[Stated problem A]
In the listing, reproduce the lines starting with the line containing "family: Orobanchaceae" and continuing through the final line of the listing, both ends included, and output nothing else.

Like others, I had a variety of responses. On first reading how the Quadrant editor was deceived into publishing a spurious article, I laughed. This was a classical sting, in which an editor and magazine that sternly criticise others for being intellectually undiscriminating, were proved to be less than discriminating.

My laughter, however, turned into sympathy, and even to apprehension. There but for the grace of God went I. As both potential victim and potential perpetrator. Like anyone who assesses the merits of articles submitted for publication, I recognised how fallible are my judgments, and how vulnerable Eureka Street would be to a high class sting.

I also confess being tempted to similar hoaxes. When annoyed by journals, particularly church magazines that dress up a harsh ideology in a facade of intellectual seriousness, I idly imagine myself submitting pseudonymously an article advocating the brutal church order congenial to the magazine.

[Stated problem B]
Answer these questions from the passage on the Quadrant hoax:
(i) What was the writer's first reaction on reading how the Quadrant editor was deceived?
(ii) What did that reaction turn into?
(iii) Which journals does the writer single out as particularly annoying?

[Stored entries]
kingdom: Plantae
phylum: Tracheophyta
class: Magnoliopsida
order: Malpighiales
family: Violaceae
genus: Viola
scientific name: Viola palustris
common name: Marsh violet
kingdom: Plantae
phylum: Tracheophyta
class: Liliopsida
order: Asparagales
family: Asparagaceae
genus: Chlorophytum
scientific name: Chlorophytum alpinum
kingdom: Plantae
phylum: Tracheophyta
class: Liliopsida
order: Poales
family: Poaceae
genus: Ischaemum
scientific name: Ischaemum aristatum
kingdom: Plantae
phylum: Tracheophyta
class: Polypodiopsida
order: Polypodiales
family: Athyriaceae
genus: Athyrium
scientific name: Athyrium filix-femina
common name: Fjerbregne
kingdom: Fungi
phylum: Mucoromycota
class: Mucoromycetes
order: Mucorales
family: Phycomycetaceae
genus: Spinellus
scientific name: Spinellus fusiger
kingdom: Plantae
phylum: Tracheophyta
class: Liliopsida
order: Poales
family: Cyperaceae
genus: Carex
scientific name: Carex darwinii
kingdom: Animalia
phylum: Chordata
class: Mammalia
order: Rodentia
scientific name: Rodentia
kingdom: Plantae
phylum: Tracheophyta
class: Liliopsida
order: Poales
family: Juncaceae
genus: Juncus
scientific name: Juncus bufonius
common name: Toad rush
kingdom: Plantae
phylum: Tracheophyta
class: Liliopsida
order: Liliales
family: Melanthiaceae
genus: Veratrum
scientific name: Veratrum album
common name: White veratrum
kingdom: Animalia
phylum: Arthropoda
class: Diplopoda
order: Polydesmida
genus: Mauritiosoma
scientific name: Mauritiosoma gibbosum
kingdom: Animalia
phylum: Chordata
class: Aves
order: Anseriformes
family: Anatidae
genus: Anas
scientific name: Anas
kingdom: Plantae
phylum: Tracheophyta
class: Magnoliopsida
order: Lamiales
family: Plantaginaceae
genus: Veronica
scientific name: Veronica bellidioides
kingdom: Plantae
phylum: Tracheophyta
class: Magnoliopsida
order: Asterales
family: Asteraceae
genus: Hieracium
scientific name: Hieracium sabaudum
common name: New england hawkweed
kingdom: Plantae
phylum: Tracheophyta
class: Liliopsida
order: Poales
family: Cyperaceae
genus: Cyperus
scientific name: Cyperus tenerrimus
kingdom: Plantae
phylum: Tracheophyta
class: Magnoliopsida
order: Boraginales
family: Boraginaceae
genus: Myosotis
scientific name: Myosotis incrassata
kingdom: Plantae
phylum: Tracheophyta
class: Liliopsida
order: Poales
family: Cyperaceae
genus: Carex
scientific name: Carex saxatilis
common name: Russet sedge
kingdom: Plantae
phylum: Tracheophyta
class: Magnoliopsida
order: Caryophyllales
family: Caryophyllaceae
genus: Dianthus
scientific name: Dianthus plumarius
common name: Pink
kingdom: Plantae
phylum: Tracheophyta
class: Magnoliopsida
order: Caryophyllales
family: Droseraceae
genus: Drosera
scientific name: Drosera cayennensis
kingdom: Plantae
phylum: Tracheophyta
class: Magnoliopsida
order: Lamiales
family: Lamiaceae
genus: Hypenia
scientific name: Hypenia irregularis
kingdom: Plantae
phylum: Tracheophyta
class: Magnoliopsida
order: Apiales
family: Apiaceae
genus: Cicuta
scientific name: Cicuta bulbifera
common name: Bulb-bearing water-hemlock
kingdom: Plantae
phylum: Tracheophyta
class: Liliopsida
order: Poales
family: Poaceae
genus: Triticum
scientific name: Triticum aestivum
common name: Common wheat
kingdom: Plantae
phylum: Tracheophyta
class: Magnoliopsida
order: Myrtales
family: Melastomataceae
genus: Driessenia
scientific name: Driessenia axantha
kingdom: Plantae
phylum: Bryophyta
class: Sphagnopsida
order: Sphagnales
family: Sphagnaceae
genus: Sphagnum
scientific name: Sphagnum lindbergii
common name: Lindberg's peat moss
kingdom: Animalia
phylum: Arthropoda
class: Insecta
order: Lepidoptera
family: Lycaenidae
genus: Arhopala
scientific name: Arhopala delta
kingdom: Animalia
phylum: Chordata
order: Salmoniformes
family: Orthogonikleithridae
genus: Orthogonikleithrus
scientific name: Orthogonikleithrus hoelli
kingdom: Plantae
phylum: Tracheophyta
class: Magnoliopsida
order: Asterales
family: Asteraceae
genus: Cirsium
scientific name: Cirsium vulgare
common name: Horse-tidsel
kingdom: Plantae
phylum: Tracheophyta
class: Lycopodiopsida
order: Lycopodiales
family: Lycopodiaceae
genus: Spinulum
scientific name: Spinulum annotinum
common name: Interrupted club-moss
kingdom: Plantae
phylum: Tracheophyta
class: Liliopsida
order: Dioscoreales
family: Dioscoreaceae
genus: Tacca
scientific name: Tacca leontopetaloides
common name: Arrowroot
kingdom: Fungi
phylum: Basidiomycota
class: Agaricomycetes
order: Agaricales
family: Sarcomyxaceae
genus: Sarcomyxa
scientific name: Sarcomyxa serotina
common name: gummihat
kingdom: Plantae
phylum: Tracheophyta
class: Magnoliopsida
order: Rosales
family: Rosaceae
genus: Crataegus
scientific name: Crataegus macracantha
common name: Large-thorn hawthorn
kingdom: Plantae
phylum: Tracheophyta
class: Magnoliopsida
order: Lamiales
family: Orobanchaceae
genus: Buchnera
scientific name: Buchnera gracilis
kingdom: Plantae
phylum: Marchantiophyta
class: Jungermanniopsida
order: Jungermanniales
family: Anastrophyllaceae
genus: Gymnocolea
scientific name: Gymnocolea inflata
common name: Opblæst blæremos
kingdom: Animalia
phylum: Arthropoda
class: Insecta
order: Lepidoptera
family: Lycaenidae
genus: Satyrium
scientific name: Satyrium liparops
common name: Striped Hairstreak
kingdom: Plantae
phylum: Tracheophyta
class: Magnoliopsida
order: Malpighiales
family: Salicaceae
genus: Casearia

[Expected output A]
family: Orobanchaceae
genus: Buchnera
scientific name: Buchnera gracilis
kingdom: Plantae
phylum: Marchantiophyta
class: Jungermanniopsida
order: Jungermanniales
family: Anastrophyllaceae
genus: Gymnocolea
scientific name: Gymnocolea inflata
common name: Opblæst blæremos
kingdom: Animalia
phylum: Arthropoda
class: Insecta
order: Lepidoptera
family: Lycaenidae
genus: Satyrium
scientific name: Satyrium liparops
common name: Striped Hairstreak
kingdom: Plantae
phylum: Tracheophyta
class: Magnoliopsida
order: Malpighiales
family: Salicaceae
genus: Casearia

[Expected output B]
(i) The writer laughed.
(ii) Sympathy, and even apprehension.
(iii) Church magazines that dress up a harsh ideology in a facade of intellectual seriousness.